#### MATERIAL SUPPLIED

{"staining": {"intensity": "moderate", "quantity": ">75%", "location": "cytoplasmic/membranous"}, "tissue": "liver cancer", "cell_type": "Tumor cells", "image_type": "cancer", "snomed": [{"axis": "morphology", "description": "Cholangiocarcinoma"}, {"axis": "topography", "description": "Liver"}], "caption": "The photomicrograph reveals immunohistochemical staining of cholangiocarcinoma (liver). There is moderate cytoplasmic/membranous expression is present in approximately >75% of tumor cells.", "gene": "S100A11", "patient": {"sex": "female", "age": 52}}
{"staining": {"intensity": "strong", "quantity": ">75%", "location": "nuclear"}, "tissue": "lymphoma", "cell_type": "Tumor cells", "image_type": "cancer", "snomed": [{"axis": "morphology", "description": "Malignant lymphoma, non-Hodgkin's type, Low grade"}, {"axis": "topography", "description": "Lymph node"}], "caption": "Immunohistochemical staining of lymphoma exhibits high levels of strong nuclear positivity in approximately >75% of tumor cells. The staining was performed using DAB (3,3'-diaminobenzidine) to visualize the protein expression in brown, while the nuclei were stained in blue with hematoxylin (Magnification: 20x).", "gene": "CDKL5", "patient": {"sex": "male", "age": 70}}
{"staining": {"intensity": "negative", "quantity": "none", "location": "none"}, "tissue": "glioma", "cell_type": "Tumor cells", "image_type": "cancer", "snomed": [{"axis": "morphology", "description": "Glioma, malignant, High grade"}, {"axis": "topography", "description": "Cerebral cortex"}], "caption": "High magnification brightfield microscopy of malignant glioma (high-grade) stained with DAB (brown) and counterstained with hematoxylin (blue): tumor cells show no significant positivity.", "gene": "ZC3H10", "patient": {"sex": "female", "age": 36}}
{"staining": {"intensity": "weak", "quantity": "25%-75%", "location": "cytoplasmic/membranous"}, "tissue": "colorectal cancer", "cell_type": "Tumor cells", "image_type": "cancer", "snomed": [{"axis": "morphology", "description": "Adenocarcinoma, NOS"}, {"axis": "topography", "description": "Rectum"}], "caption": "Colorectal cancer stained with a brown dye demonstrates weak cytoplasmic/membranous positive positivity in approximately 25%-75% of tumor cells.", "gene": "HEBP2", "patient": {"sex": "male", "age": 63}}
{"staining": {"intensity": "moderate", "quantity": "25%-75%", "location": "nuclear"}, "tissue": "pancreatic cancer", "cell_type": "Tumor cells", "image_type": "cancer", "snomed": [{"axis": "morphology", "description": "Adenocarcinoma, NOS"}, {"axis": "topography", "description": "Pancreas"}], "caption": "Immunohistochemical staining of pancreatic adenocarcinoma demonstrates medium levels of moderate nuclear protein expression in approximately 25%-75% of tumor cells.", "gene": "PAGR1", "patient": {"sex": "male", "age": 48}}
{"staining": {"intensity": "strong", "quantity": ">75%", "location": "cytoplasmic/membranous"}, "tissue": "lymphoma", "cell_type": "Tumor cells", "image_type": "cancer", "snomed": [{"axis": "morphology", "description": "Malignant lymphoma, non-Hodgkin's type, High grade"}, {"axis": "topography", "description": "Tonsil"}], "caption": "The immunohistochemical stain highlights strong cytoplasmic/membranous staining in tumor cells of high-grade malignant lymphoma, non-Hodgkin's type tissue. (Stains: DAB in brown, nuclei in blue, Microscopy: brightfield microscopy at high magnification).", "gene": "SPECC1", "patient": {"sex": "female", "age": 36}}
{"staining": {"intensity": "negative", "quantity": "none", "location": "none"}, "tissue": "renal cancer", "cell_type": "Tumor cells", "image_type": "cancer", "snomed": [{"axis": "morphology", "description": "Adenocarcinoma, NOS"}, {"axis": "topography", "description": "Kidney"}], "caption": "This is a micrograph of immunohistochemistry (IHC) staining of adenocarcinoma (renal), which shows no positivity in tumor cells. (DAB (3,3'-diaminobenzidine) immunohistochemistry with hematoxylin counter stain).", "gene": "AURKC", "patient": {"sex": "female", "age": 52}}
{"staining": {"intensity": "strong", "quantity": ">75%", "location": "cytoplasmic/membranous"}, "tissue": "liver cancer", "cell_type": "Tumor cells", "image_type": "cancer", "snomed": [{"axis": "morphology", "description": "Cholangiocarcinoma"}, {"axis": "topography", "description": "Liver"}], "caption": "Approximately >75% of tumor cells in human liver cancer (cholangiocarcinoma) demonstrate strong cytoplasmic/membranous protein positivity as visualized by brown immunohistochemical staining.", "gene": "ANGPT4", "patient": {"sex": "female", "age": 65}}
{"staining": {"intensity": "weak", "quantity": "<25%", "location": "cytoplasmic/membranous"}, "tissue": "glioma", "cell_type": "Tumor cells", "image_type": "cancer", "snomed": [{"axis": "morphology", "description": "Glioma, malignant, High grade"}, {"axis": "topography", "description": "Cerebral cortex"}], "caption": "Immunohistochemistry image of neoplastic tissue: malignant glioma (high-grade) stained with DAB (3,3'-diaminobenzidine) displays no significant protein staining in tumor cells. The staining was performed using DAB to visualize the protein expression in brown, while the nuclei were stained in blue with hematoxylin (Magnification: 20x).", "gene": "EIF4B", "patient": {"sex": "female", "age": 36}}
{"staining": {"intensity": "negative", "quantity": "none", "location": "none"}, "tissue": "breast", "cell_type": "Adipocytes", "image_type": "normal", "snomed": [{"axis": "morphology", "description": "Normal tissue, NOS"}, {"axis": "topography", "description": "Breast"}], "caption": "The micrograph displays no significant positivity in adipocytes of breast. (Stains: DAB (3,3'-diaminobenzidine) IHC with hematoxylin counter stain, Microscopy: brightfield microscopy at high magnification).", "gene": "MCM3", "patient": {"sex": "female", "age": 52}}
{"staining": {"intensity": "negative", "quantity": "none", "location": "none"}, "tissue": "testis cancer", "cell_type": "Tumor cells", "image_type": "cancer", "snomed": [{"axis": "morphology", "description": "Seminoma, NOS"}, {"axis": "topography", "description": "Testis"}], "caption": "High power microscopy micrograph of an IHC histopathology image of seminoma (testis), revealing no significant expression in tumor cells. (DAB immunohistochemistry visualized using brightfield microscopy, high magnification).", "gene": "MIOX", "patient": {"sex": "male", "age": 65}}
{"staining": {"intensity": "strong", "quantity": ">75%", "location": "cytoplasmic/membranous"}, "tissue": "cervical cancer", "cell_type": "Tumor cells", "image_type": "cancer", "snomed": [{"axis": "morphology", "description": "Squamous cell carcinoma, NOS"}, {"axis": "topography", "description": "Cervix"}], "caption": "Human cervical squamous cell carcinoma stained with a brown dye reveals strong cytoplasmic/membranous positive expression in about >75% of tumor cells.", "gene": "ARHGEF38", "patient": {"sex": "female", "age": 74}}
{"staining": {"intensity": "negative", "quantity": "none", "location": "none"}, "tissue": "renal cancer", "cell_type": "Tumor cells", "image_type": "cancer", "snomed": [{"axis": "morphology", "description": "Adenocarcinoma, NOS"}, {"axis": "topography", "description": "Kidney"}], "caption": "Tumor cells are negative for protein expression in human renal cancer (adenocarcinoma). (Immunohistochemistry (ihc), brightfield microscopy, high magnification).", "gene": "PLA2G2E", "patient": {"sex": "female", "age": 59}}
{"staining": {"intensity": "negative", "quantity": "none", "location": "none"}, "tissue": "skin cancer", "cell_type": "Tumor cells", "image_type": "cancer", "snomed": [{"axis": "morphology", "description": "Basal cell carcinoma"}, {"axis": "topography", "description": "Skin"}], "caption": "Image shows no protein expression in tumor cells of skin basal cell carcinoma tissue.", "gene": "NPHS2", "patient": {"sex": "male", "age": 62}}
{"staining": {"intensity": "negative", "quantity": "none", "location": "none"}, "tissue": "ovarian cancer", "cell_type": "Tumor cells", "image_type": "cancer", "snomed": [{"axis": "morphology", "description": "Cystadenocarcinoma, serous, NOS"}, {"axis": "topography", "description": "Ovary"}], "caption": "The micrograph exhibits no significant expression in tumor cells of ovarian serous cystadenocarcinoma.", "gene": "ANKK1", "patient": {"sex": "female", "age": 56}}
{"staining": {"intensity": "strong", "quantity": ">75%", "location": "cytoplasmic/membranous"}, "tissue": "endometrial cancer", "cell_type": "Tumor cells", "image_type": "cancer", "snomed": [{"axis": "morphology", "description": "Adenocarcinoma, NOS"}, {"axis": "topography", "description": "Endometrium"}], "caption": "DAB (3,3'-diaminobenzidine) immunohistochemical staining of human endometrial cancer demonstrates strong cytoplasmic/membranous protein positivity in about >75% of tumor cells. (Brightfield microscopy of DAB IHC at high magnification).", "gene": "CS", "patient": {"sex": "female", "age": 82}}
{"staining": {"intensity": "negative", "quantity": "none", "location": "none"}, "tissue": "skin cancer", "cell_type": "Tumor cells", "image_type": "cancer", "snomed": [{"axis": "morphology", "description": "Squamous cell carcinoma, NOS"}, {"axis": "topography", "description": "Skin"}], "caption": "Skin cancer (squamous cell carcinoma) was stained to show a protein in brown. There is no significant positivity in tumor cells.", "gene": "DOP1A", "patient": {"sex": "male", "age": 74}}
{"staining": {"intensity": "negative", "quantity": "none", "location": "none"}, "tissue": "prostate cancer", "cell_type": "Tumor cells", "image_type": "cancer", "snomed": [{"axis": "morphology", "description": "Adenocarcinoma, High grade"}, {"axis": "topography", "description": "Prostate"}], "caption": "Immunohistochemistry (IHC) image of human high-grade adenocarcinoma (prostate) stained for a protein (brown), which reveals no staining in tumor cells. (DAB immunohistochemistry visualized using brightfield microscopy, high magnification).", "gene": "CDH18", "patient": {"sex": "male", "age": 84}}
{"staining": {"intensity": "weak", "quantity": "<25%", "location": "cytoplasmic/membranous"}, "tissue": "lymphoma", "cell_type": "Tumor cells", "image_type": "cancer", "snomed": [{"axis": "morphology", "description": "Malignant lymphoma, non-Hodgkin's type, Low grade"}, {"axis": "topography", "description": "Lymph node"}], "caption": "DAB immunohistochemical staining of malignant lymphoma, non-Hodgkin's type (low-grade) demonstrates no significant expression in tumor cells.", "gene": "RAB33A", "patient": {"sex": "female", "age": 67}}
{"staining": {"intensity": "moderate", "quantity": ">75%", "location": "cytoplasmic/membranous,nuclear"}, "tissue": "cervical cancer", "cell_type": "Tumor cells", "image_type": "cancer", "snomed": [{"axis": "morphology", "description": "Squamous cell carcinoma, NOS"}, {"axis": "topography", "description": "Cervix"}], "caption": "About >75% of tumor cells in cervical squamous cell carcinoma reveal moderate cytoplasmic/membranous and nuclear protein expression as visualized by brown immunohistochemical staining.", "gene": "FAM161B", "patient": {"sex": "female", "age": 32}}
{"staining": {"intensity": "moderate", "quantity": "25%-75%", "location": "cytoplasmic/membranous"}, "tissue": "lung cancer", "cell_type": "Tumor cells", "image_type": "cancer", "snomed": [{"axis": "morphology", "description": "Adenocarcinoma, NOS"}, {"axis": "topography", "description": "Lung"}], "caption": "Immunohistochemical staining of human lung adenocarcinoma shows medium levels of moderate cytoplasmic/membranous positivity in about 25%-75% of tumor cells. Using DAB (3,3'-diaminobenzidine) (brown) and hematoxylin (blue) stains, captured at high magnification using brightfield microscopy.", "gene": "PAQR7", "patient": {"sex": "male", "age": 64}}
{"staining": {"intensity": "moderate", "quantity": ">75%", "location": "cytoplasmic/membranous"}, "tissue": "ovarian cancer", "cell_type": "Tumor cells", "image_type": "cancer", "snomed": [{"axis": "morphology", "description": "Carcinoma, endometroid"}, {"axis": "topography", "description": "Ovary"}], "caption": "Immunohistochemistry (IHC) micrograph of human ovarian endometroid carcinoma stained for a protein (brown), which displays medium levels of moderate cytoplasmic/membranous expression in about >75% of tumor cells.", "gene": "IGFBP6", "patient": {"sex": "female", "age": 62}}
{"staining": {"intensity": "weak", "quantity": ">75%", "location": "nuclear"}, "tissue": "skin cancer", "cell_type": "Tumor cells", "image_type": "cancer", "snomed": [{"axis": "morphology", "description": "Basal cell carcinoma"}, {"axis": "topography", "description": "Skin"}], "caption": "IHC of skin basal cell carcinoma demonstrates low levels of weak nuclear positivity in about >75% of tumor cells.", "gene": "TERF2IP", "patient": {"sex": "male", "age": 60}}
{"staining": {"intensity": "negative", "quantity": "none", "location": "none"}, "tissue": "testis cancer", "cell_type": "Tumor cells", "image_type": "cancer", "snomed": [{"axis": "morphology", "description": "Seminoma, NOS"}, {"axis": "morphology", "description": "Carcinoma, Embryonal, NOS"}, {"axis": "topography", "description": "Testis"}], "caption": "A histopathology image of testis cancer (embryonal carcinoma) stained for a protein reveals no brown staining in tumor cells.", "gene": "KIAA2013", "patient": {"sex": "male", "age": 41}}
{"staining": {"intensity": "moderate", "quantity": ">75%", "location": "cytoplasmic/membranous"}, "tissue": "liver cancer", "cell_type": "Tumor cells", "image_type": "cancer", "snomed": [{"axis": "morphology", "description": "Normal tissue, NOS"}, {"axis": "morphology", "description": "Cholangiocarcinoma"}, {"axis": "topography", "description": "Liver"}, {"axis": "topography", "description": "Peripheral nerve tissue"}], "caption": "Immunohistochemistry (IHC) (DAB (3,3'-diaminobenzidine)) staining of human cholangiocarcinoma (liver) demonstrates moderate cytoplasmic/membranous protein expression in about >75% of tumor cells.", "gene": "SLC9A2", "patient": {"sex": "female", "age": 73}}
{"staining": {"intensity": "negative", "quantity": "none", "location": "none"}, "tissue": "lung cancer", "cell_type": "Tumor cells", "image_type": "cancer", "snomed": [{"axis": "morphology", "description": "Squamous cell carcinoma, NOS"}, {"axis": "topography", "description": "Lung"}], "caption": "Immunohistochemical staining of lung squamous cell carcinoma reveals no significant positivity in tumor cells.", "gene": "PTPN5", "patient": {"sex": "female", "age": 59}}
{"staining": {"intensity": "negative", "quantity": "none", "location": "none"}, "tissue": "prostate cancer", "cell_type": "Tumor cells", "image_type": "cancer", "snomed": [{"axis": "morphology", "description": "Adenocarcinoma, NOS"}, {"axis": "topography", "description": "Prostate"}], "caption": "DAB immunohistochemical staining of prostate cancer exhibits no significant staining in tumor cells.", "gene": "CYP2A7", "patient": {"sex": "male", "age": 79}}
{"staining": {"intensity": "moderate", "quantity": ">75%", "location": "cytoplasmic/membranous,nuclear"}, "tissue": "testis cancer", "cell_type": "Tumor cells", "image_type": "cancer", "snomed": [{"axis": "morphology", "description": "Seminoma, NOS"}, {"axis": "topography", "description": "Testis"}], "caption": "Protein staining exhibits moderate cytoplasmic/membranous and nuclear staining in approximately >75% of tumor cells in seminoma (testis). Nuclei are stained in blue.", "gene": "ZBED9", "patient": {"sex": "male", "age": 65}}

#### WHAT TO WORK ON
Above are the records; copy exactly the lines from the line with "cancer stained with" through the line with "non-Hodgkin's type, High", both included.

#### YOUR RESPONSE
{"staining": {"intensity": "weak", "quantity": "25%-75%", "location": "cytoplasmic/membranous"}, "tissue": "colorectal cancer", "cell_type": "Tumor cells", "image_type": "cancer", "snomed": [{"axis": "morphology", "description": "Adenocarcinoma, NOS"}, {"axis": "topography", "description": "Rectum"}], "caption": "Colorectal cancer stained with a brown dye demonstrates weak cytoplasmic/membranous positive positivity in approximately 25%-75% of tumor cells.", "gene": "HEBP2", "patient": {"sex": "male", "age": 63}}
{"staining": {"intensity": "moderate", "quantity": "25%-75%", "location": "nuclear"}, "tissue": "pancreatic cancer", "cell_type": "Tumor cells", "image_type": "cancer", "snomed": [{"axis": "morphology", "description": "Adenocarcinoma, NOS"}, {"axis": "topography", "description": "Pancreas"}], "caption": "Immunohistochemical staining of pancreatic adenocarcinoma demonstrates medium levels of moderate nuclear protein expression in approximately 25%-75% of tumor cells.", "gene": "PAGR1", "patient": {"sex": "male", "age": 48}}
{"staining": {"intensity": "strong", "quantity": ">75%", "location": "cytoplasmic/membranous"}, "tissue": "lymphoma", "cell_type": "Tumor cells", "image_type": "cancer", "snomed": [{"axis": "morphology", "description": "Malignant lymphoma, non-Hodgkin's type, High grade"}, {"axis": "topography", "description": "Tonsil"}], "caption": "The immunohistochemical stain highlights strong cytoplasmic/membranous staining in tumor cells of high-grade malignant lymphoma, non-Hodgkin's type tissue. (Stains: DAB in brown, nuclei in blue, Microscopy: brightfield microscopy at high magnification).", "gene": "SPECC1", "patient": {"sex": "female", "age": 36}}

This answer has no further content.